Even after all the sleepless nights I spent prepping lessons, I still felt like a fraud teaching English as a former English as a Second Language student myself. In 2022, a study led by KPMG revealed that 75% of women in executive positions experience impostor syndrome, which is the belief that one does not deserve recognition for their work, fearing they will be exposed as a fraud.
Elizabeth Holmes, a 19-year-old Stanford dropout turned “world’s youngest self-made female billionaire,” never doubted herself. By the age of 30, Holmes had founded and become the CEO of Theranos, a biotech startup that claimed it could run extensive medical diagnoses using just a single drop of blood.
Holmes’ underdog story not only appealed to Silicon Valley investors, but inspired young, ambitious women to chase their dreams. In her TED Talk, “Theranos: Whistleblowing and Speaking Truth to Power,” former Theranos employee Erika Cheung recalled her admiration toward Holmes.
“When I heard Elizabeth Holmes had dropped out of Stanford at age 19 to start this company, it was a signal that it didn’t matter what your background was to make an impact in the world … this was one of the few anchors that got me through the day,” Cheung said.
However, the inspiring story of Holmes and Theranos collapsed after a bombshell report exposed the company for faking its blood-testing technology. Holmes was ultimately convicted on four federal fraud charges and later sentenced to more than 11 years in prison.

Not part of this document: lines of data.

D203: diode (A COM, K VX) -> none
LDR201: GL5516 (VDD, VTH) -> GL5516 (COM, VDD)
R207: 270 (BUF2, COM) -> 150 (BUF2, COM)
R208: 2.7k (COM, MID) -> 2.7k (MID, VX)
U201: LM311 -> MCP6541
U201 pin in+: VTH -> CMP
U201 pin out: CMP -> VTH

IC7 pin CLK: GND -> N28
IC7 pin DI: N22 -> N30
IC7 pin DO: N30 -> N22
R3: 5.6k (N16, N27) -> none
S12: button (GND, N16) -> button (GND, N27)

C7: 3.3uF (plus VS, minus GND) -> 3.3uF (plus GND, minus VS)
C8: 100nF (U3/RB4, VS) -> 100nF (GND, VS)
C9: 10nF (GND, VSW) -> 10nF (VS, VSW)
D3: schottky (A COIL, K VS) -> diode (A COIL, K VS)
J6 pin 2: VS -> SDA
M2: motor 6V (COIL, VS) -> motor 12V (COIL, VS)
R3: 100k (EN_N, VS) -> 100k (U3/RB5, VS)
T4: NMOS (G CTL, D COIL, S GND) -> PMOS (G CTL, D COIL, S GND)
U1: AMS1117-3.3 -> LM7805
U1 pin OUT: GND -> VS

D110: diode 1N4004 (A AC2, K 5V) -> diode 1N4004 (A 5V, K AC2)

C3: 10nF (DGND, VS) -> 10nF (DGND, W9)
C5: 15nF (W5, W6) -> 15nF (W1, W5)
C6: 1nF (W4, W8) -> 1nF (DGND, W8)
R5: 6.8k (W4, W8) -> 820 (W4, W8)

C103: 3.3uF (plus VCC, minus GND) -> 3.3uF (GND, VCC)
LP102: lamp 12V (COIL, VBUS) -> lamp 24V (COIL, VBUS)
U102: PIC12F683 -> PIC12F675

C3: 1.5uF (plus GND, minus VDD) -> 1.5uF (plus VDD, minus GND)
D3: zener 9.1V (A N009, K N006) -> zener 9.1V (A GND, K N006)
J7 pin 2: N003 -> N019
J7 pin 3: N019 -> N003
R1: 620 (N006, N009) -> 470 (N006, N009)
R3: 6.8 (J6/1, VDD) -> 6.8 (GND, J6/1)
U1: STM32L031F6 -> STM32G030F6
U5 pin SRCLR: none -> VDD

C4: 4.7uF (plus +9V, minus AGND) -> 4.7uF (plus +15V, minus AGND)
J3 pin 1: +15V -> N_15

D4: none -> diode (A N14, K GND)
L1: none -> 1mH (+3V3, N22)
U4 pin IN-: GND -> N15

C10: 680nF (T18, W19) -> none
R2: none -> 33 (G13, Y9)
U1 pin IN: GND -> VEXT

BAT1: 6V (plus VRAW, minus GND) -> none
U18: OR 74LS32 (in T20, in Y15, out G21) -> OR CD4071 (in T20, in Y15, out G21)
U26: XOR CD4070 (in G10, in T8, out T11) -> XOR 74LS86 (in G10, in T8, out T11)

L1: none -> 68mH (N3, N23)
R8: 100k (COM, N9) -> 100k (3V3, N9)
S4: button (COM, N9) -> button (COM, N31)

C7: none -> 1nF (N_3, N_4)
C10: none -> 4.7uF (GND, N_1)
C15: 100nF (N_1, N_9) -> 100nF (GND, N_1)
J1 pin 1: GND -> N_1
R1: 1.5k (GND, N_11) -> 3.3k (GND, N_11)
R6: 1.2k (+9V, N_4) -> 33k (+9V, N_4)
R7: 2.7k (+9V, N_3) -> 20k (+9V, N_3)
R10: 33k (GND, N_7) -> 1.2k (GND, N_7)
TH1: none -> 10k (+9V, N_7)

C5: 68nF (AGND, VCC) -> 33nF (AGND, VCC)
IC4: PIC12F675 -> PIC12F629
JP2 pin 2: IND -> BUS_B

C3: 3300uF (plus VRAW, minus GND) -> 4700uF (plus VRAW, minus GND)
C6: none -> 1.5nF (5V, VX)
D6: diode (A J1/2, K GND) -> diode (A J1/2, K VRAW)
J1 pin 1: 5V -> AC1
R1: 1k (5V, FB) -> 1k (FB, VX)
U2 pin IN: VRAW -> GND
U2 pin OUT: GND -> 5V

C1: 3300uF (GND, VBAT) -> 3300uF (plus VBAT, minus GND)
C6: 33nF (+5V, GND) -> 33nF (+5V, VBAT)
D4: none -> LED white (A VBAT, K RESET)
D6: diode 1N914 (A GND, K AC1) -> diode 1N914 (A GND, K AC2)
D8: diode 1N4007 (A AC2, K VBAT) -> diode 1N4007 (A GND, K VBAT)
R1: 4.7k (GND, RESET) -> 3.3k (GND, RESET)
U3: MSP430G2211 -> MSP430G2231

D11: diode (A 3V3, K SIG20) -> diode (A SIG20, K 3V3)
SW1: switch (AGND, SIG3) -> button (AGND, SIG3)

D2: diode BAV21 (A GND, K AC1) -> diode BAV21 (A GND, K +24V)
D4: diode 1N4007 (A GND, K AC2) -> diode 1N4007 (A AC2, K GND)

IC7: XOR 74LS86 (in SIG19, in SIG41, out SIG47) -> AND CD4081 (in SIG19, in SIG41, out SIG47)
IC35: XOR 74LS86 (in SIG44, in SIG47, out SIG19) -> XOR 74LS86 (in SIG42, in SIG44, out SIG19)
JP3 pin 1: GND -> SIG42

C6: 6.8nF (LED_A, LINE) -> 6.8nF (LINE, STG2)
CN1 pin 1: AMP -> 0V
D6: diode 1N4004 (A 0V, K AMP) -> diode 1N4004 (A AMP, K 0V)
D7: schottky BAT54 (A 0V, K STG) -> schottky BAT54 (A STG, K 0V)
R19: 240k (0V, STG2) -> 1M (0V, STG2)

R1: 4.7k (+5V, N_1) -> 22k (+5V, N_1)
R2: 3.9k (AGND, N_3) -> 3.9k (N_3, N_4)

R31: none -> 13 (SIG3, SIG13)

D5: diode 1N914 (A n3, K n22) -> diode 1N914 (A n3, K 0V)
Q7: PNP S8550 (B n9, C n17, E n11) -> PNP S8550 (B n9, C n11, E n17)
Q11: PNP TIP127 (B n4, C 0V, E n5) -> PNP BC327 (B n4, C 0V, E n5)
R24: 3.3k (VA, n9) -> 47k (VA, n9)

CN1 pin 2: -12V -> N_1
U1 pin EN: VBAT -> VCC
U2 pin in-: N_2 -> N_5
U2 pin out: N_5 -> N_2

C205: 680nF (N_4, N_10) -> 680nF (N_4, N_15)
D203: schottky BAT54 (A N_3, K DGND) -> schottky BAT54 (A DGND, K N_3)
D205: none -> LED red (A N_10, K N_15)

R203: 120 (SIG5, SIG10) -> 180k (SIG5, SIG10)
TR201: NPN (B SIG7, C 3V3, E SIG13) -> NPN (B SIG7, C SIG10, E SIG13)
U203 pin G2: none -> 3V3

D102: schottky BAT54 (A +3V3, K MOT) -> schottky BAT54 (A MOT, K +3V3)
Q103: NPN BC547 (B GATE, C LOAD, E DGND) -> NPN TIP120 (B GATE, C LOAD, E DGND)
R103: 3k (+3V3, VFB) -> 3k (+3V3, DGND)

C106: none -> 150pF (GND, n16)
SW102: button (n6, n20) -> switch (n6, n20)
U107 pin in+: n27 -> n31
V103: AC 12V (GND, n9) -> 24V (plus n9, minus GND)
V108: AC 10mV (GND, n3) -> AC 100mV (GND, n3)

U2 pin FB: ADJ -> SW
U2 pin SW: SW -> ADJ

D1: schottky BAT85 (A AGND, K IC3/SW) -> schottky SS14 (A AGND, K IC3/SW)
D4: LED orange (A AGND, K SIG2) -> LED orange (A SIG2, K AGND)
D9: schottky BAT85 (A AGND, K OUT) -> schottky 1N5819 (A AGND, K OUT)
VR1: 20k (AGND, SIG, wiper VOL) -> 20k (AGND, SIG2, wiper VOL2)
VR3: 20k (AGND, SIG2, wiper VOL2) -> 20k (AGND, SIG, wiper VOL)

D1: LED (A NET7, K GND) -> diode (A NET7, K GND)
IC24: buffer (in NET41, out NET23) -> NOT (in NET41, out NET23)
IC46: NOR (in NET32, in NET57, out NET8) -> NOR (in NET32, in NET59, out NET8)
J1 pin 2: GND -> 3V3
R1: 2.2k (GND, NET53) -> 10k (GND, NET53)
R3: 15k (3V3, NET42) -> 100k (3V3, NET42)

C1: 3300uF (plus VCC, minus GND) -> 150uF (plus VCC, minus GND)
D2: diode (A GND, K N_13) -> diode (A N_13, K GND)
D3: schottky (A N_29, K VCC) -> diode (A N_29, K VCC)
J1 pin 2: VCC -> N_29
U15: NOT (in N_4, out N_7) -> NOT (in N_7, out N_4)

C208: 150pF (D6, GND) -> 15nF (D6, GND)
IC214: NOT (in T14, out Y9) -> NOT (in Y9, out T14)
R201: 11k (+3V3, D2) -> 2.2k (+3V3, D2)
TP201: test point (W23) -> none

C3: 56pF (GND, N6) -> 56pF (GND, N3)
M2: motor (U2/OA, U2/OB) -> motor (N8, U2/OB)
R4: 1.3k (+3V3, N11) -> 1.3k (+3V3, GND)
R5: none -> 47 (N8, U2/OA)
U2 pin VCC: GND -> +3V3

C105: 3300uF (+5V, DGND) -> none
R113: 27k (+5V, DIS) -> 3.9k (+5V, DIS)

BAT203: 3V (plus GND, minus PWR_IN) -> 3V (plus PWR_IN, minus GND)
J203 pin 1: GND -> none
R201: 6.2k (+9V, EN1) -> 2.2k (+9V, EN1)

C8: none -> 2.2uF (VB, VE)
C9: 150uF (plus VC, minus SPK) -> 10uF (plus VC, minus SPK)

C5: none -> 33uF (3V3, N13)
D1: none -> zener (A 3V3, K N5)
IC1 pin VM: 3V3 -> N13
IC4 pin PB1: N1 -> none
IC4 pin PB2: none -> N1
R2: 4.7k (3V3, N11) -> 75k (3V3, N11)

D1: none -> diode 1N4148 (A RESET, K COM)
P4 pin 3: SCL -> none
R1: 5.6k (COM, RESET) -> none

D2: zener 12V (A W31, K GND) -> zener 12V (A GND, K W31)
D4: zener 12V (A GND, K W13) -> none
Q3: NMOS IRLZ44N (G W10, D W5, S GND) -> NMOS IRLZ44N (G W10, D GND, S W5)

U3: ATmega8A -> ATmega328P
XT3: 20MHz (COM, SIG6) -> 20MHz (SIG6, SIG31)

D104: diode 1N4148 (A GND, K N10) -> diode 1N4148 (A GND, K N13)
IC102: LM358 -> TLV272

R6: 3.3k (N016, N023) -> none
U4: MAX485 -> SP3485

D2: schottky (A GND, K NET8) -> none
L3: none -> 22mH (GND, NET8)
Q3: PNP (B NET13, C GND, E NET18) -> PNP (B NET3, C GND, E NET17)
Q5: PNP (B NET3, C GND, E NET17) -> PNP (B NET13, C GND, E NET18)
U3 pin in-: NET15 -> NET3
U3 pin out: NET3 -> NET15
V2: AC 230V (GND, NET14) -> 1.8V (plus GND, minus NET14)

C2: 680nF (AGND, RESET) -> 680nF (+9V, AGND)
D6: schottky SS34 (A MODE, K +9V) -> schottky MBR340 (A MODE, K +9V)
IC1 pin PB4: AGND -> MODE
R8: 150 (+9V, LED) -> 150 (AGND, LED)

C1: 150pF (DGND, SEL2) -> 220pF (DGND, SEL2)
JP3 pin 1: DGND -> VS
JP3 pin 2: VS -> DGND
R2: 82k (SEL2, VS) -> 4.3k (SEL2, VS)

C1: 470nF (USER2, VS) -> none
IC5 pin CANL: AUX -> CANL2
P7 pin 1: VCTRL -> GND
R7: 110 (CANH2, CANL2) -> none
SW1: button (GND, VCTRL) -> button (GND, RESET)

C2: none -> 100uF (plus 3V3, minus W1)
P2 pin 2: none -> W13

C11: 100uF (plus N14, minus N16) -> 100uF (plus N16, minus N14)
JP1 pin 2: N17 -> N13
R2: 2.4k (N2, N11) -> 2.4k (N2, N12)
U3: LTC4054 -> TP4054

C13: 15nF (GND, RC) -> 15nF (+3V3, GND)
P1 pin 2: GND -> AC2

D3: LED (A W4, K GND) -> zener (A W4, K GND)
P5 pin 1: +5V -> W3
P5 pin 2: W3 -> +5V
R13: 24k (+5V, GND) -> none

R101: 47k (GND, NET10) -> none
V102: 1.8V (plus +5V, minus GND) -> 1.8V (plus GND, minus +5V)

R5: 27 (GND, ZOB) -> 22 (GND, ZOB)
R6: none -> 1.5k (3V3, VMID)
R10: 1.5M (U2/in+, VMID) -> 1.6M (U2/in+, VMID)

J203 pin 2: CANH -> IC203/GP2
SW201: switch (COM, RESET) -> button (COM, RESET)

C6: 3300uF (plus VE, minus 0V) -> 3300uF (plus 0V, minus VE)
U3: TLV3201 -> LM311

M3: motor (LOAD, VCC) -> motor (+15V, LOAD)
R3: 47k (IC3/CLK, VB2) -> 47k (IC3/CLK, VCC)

While the legal proceedings came to an end, the public’s fascination with the once-celebrated feminist icon turned corporate con-artist did not.
Holmes reshaped how society judges ambitious young women by flipping the script from “fake it until you make it,” into “gaslight, gatekeep, girlboss.”
One thing remains certain: Holmes’ story was never a feminist one.
In wanting to be taken seriously, Holmes borrowed the authority of a successful man. Holmes invented her entire persona by imitating Steve Jobs: black turtleneck, stoic expression and an intentionally deeper voice. As the Stanford Daily puts it: “The Girlboss paradigm [that Holmes represents] feigns progressivism while leaving all of the power structures that underlie Silicon Valley very much intact.”
Holmes did not overcome the impostor syndrome imposed upon women by a patriarchal society; she pushed it to an extreme. Instead of confronting insecurity, she masked it behind a suit and tie to gain a sense of empowerment.
The consequences? Real social cost for other women.
As women, if we wait around for the next promotion, we miss opportunities. If we appear too confident, we risk being exposed as frauds. The fall of Theranos reinforced the narrative that women don’t belong in male-dominated spaces, directly contradicting what decades of gender-equity advocacy have fought for.
For minority students who share the same gender as Holmes but not her whiteness, the damage is compounded.
The women remembered throughout history did not simply “girlboss” their way to success — they earned respect through rigor and contribution. The respective professional spheres of Coco Chanel, Zaha Hadid and Yayoi Kusama were never designed for them to succeed, yet they reshaped history by building something grounded in truth while remaining unapologetically themselves.
If we truly believe we will make it, then the question is no longer, “How convincingly we can fake it?” So, why try to fake it?